Reading text:
______________________________

I am facing the same problem but not able to decide which option to use.
I have one Document having id,name,description,datetime,userid fields.
From these all fields only 2 fields name,description can be in any
languages english, german etc.
Can you please explain following sentence with example? or suggest me
what approach I will follow for better performance?
How about using a single field called x using the standard analyzer, and
x_[langId] for each language? You can use dynamic mapping to automatically
map analysis parameters for *_en, or *_de etc.
Please give an example for automatically map analysis.
I have to use Java API for this. So is it possible with Java API?

______________________________

Dataset section:

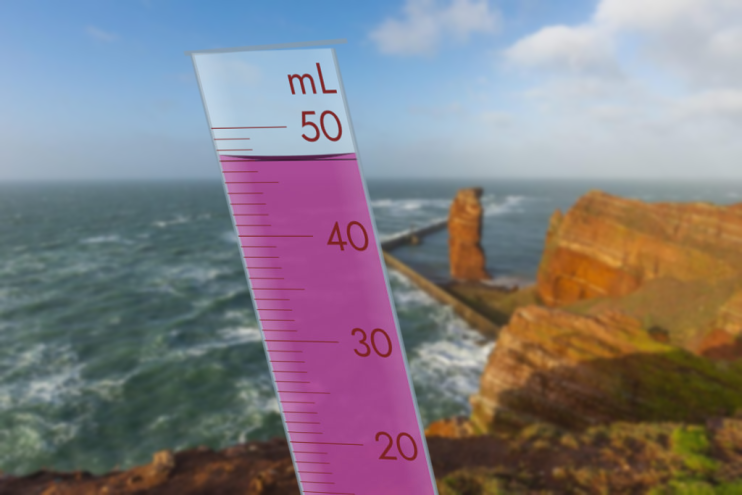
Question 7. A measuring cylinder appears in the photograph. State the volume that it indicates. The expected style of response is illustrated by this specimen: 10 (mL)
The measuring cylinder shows 47 (mL)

______________________________

Work instructions:
1: From the forum post above, print everything from "Can you please" down to "with Java API?".
2: According to the forum post above, which two fields of the document can be in any language?

Responses per task:
1:
Can you please explain following sentence with example? or suggest me
what approach I will follow for better performance?
How about using a single field called x using the standard analyzer, and
x_[langId] for each language? You can use dynamic mapping to automatically
map analysis parameters for *_en, or *_de etc.
Please give an example for automatically map analysis.
I have to use Java API for this. So is it possible with Java API?

2: The name and description fields.